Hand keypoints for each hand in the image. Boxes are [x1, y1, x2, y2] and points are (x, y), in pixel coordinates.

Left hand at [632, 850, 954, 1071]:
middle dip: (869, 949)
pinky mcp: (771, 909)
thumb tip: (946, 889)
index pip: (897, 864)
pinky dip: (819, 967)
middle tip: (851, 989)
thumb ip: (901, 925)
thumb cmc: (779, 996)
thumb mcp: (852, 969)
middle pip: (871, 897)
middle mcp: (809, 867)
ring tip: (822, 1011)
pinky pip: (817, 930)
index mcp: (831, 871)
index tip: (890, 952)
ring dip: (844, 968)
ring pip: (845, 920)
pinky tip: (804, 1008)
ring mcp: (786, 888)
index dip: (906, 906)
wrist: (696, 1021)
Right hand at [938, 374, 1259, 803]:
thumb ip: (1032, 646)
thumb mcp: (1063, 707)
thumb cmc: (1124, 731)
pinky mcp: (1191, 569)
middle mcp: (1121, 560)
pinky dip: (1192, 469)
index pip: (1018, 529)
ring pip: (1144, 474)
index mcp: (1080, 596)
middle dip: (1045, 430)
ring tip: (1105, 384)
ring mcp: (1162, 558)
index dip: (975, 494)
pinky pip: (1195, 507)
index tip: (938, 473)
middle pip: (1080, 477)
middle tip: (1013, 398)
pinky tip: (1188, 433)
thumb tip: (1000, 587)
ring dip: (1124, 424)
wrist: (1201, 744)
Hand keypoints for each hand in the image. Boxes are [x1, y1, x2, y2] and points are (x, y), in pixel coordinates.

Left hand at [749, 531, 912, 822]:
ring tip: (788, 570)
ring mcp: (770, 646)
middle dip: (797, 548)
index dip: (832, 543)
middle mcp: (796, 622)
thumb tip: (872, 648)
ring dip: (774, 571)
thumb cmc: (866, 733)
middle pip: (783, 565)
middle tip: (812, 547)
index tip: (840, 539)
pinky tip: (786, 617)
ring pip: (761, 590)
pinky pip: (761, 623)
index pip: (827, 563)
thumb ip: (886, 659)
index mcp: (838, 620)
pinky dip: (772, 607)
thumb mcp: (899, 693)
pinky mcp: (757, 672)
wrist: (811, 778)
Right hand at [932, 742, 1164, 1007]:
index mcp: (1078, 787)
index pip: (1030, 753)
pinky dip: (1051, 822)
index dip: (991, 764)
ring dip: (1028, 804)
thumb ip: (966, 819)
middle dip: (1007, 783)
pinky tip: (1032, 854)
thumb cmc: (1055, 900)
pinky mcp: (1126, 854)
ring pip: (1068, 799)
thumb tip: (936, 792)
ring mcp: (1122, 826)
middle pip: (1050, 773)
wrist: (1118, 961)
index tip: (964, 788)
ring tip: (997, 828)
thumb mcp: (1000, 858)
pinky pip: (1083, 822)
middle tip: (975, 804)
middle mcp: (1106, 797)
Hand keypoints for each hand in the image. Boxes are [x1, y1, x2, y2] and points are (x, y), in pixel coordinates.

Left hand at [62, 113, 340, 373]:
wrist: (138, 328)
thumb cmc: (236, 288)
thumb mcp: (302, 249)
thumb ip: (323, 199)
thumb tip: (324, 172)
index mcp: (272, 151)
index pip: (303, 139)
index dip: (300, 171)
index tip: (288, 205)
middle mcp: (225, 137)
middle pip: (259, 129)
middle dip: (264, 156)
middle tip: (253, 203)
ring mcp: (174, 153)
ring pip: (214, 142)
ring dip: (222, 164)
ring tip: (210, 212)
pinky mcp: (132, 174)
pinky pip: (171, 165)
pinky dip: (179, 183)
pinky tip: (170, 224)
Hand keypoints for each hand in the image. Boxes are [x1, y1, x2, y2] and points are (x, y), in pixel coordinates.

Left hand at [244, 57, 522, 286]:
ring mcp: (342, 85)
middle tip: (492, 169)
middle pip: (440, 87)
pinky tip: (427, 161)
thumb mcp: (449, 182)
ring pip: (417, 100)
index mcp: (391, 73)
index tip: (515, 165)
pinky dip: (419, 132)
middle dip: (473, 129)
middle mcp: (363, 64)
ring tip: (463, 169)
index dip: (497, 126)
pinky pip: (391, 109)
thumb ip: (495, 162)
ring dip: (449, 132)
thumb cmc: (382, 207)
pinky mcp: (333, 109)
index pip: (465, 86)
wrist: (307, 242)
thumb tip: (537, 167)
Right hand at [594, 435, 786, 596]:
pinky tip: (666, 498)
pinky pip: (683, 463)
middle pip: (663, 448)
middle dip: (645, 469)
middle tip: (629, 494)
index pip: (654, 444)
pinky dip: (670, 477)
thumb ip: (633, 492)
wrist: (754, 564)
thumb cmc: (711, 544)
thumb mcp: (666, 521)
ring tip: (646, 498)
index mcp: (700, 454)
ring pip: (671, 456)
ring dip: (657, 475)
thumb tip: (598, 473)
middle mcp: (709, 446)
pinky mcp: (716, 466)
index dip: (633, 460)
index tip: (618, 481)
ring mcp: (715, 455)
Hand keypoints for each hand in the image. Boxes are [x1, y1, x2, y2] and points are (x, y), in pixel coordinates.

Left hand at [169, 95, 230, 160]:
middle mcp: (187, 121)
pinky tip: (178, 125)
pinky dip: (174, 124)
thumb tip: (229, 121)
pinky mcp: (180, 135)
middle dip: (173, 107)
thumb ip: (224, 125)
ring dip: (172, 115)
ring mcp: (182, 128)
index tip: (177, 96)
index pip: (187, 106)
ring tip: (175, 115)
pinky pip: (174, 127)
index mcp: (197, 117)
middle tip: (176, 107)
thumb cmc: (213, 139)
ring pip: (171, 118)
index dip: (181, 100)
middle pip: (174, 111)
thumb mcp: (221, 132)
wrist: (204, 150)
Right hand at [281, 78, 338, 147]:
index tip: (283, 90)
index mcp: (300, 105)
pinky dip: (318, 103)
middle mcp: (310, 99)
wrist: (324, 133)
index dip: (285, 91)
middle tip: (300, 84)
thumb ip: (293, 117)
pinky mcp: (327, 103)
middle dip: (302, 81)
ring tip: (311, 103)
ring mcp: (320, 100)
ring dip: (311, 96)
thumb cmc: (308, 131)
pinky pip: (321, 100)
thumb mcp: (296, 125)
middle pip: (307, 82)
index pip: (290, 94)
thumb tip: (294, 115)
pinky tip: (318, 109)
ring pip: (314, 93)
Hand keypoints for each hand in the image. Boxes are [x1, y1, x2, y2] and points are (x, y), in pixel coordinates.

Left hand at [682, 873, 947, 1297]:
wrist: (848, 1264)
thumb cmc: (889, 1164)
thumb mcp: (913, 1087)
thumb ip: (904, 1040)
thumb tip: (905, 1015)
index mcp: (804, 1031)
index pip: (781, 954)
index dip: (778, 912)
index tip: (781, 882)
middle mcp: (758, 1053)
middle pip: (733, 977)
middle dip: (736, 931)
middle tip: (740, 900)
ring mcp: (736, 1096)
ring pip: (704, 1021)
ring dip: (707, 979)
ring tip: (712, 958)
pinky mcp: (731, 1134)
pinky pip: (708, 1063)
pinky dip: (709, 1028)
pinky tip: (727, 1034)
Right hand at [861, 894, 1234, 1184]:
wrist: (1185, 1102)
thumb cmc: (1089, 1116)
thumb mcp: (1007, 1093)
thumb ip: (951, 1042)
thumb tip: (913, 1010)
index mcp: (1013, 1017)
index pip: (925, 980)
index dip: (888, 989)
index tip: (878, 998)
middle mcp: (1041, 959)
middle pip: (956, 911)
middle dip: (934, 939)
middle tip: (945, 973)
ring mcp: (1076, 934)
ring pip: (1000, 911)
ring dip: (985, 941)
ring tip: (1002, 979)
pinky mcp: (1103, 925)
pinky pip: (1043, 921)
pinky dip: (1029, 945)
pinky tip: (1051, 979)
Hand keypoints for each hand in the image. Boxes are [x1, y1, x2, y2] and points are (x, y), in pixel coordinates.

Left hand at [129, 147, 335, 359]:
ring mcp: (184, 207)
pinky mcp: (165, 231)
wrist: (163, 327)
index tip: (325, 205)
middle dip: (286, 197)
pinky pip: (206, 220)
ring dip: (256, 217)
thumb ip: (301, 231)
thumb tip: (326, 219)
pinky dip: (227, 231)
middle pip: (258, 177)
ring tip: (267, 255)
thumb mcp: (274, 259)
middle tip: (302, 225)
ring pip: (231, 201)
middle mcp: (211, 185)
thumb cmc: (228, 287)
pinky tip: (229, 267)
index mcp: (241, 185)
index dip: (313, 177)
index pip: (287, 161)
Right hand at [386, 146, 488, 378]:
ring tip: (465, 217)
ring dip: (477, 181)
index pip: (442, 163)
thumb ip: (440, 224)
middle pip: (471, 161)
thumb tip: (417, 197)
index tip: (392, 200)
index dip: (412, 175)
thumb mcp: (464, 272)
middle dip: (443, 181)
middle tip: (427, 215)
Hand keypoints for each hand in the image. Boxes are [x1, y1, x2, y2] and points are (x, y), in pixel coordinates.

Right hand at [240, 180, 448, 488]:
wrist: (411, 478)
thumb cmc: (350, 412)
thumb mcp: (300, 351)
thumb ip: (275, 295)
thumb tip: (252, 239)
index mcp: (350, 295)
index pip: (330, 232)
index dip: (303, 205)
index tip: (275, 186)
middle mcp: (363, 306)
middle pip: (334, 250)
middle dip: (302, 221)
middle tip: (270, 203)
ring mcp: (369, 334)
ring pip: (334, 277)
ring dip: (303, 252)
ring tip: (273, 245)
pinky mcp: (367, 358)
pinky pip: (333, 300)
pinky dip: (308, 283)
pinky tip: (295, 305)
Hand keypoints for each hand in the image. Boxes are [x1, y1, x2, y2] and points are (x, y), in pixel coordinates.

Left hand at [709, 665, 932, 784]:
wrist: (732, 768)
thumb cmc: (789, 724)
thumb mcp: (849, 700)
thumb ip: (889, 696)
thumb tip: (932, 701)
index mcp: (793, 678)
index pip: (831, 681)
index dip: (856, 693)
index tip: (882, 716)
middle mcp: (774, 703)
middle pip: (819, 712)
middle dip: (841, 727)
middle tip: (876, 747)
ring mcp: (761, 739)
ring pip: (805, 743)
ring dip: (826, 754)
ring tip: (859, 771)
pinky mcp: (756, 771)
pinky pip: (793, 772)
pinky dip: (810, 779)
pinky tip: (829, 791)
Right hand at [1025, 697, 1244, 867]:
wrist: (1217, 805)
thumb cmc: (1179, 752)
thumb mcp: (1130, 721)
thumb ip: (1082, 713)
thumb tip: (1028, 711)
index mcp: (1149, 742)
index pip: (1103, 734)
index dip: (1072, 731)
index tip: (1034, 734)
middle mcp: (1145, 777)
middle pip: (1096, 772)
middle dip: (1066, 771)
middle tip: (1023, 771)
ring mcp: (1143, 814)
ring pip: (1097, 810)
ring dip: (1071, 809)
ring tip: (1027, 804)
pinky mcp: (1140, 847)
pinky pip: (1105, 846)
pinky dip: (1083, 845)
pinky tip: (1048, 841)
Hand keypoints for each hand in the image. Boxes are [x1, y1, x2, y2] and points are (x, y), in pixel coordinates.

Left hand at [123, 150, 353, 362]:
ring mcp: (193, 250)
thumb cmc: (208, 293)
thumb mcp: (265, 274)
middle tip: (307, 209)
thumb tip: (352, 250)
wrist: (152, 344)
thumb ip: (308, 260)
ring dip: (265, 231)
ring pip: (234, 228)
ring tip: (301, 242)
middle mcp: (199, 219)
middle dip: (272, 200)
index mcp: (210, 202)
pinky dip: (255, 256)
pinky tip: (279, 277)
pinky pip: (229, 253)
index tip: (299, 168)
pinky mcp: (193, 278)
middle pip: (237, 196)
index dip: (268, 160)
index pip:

********

§ **Task brief**
Please give an exact copy of the entries above, from the line with "pinky pip: (683, 463)" down to the line with "ring dip: (657, 475)", inclusive, and nothing else.

§ **Exercise response**
pinky pip: (683, 463)
middle pip: (663, 448)
middle dip: (645, 469)
middle tip: (629, 494)
index pip: (654, 444)
pinky dip: (670, 477)
thumb ip: (633, 492)
wrist: (754, 564)
thumb cmc: (711, 544)
thumb mcp: (666, 521)
ring tip: (646, 498)
index mcp: (700, 454)
ring pip: (671, 456)
ring dip: (657, 475)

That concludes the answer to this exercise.